Treatment of sciatic endometriosis is patient-specific. Some patients respond well to hormonal therapy and do not require surgery [5, 13]. However, patients with severe weakness such as foot drop are typically recommended surgical excision of the endometrial tissue from the lumbosacral plexus [4, 14]. Patients who initially benefit from hormone therapy may ultimately discontinue this treatment due to unwanted side effects, and then proceed to surgery [7]. One prospective study found that complete surgical removal of endometrial lesions causing lumbosacral plexopathy was successful in reducing pain and improving function; however, there was typically a long recovery period of 3 years, requiring intensive physical therapy [14].

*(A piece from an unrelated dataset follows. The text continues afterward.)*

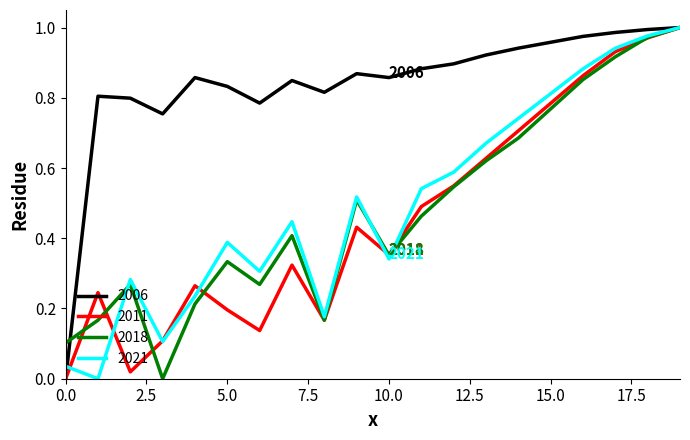

Which series has the largest total across all categories?

2006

In our case, MRI showed signs of intraneural endometriosis including abnormally thickened, T2 hyperintense, and gadolinium-enhancing S1 nerve root and sciatic nerve [1]. The presence of intraneural endometriosis increases the complexity of a potential surgery, which would require excising nerve tissue to completely remove the endometrial tissue [14].

The site of this case report, University Hospitals Health Systems (UH), includes over 1000 physicians in 73 clinical locations [15]. As of 2021, UH employs 5 full-time chiropractic physicians who routinely provide care for neuro-musculoskeletal disorders, receive and provide referrals to specialist and primary care physicians, and chart patients’ care in the UH-wide ambulatory EMR. In this case, the chiropractic physician conducted a thorough physical examination, and used the shared EMR to review diagnostic images, order additional imaging, and refer to appropriate specialists. This workup led to a revision of the patient’s diagnosis and improved outcome, and provides an example of the value of integrating chiropractic physicians into a hospital system.

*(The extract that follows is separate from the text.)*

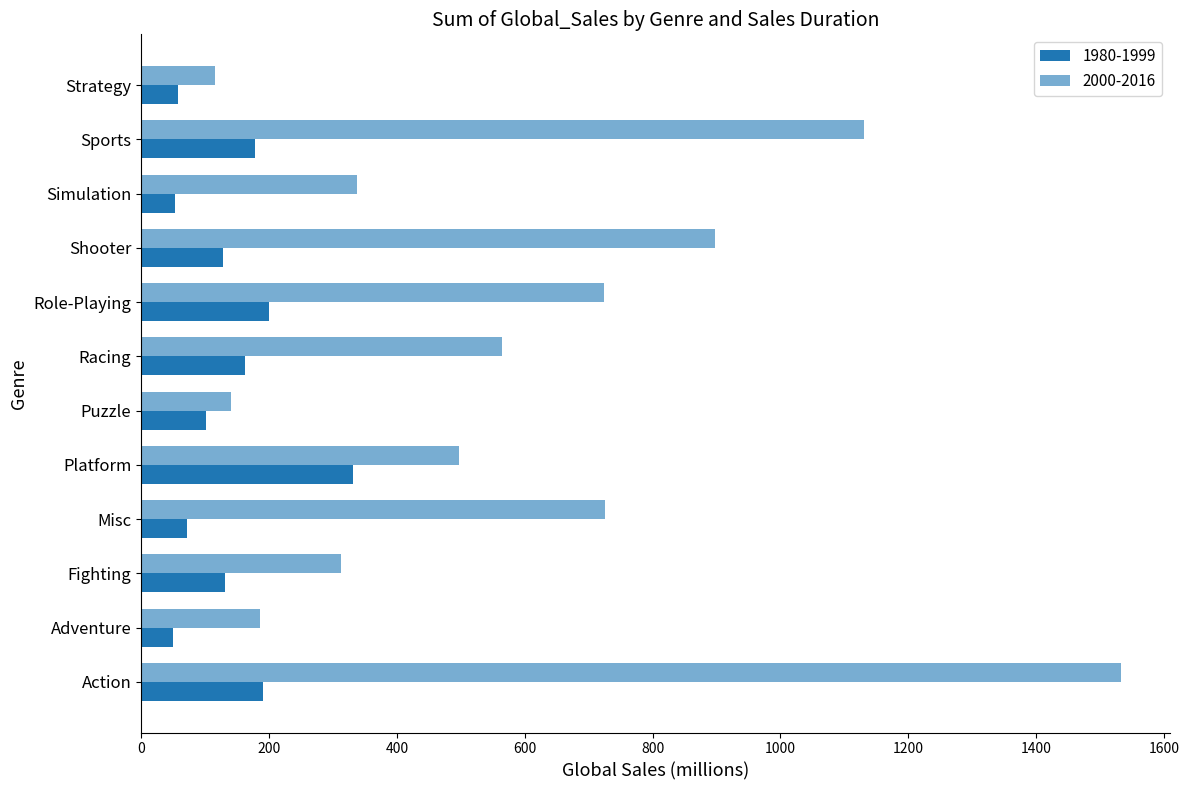

How many values in the 2000-2016 series are below 564?

6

According to the 2020 survey from the National Board of Chiropractic Examiners (NBCE) including 2,309 respondents, only 5% of US chiropractic physicians have healthcare privileges to admit or treat patients in hospitals [16]. Similarly, in the 2015 survey from the American Chiropractic Association, only 50 of 1,142 respondents (4%) reported working in a medical facility [17]. One notable exception is the Veterans Health Administration (VHA) which began hiring chiropractic physicians in 2004, and as of 2015 offered chiropractic services in 65 centers or hospitals [18]. Both the VA and UH are rather unique in their integration of chiropractic physicians into a hospital network.

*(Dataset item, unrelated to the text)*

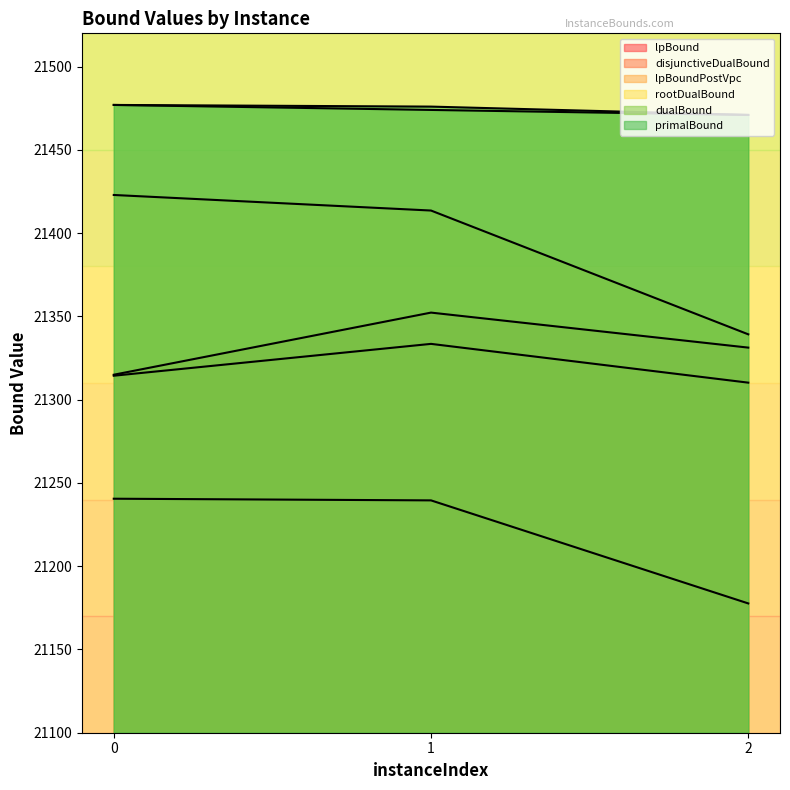

Which label corresponds to the smallest value in the chart?

2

Although management of this patient resulted in faster-than-average diagnosis, it is possible that care would have been managed in a similar manner at an outside, non-integrative facility. Although MRI and transvaginal ultrasound did not identify intra-peritoneal lesions, it is possible that small lesions could have been found using laparoscopy.

Conclusions

Endometriosis is a rare cause of sciatica that may be initially misdiagnosed as a lumbar spine disorder. Clinicians may recognize it by conducting a thorough evaluation, correlating clinical features with imaging, and recognizing atypical symptoms such as multi-segmental neurological involvement and a cyclical pain pattern. Providers that treat musculoskeletal and pain disorders should be aware of this condition and its time-dependent management. This case provides an example in which the placement of a chiropractor within an integrative hospital network facilitated coordination of care for a complex and rare disorder.

Patient perspective

The journey to find a cause for my pain and discomfort felt long and disorganized until I met with my chiropractor. It was then that I felt someone was really listening to me and looking for answers that may have not been the obvious choices. The progression of testing and diagnostics really took off after the imaging was done that she ordered. I still have a ways to go before this is behind me but I am so appreciative of everything everyone has done to help me get there.